By ALAN CLENDENNING and HAROLD HECKLE, Associated Press
MADRID (AP) — Spain faced mounting pressure Wednesday to bolster confidence in its financial system just days after accepting a €100 billion ($125 billion) plan to rescue its banks.
Prime Minister Mariano Rajoy called for greater European fiscal and banking integration to save his country and the 17-country euro currency alliance.
Madrid's key borrowing rate closed at a euro-era high, indicating deep investor concern about the government's financial stability.
And late Wednesday, Moody's Investor Service slashed the government's credit rating by three notches to just above "junk" status. Moody's cited the level of debt Spain will be absorbing, the weakness of its economy and the government's limited ability to raise money.
Moody's said it put Spain on review for another possible downgrade in coming months.
Rajoy went on the offensive in parliament earlier Wednesday. He lambasted the Socialist opposition for not addressing the country's banking debt crisis when it was in power from 2004 until November, and called for their support in "a project for European fiscal and banking integration."

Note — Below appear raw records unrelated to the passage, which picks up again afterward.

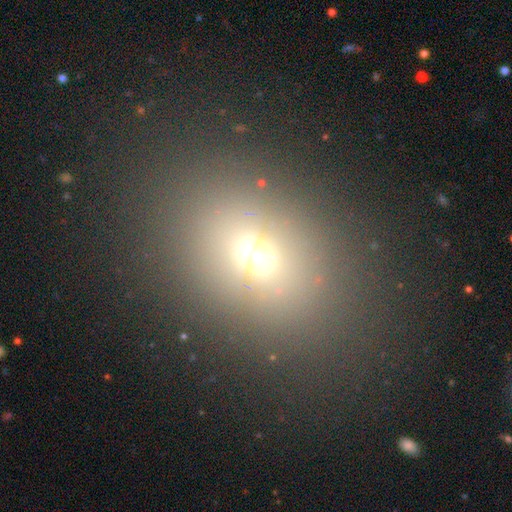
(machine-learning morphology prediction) type=smooth (63%); roundness=in between (67%); merging=none (81%).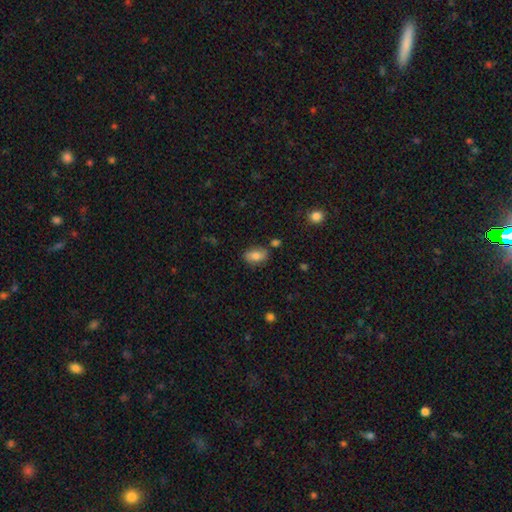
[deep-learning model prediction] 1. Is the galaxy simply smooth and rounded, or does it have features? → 78% smooth, 13% featured or disk, 9% star or artifact.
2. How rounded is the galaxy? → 87% in between, 10% round, 3% cigar-shaped.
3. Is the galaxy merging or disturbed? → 75% none, 16% minor disturbance, 5% merger, 4% major disturbance.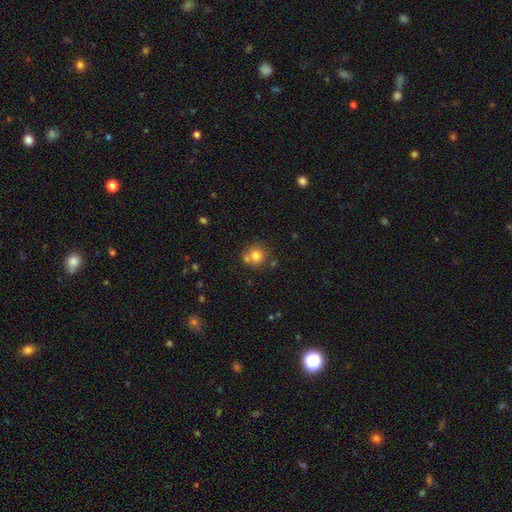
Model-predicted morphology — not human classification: Smooth or featured? smooth (78%)
How rounded? round (90%)
Merging? none (65%)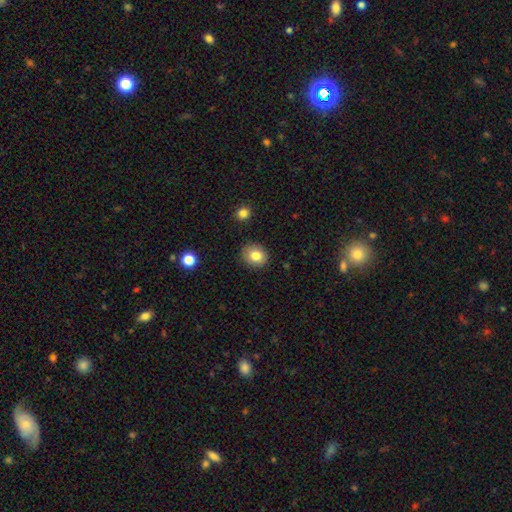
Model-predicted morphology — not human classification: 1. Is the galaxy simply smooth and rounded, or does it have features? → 81% smooth, 9% featured or disk, 9% star or artifact.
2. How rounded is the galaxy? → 70% round, 29% in between, 1% cigar-shaped.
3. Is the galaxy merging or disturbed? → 89% none, 8% minor disturbance, 2% major disturbance, 1% merger.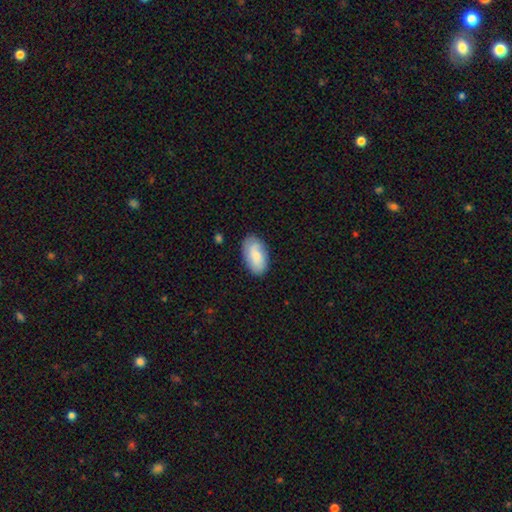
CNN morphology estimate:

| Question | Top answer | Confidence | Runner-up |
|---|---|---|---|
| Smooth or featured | smooth | 75% | featured or disk (18%) |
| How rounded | in between | 94% | round (4%) |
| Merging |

He said Europe now faced a key issue, "which is the subject of liquidity, debt sustainability, and that battle has to be waged in Europe," Rajoy said in the lower chamber. "You and I agree on that, and I am waging it," he said looking straight at leader of the opposition, Alfredo Perez Rubalcaba.
Market pressure on Spain continued to grow, with the 10-year-bond yield — an indication of investor confidence in a state's ability to pay off its debt — ending the day at 6.71 percent, according to FactSet, the highest closing price since the country adopted the euro currency. Madrid's stock index finished the day up 1.4 percent.
Rajoy told Spain's gathered lawmakers that he had sent a letter to Jose Manuel Barroso, president of the EU Commission, and Herman Van Rompuy, president of the European Council, calling for new measures that might help weaker states like Spain. Those could include sharing debt burdens across countries or guaranteeing bank deposits across the eurozone.
He said he would be present at a meeting of European leaders in Rome on June 22 "where I will back fiscal and banking integration."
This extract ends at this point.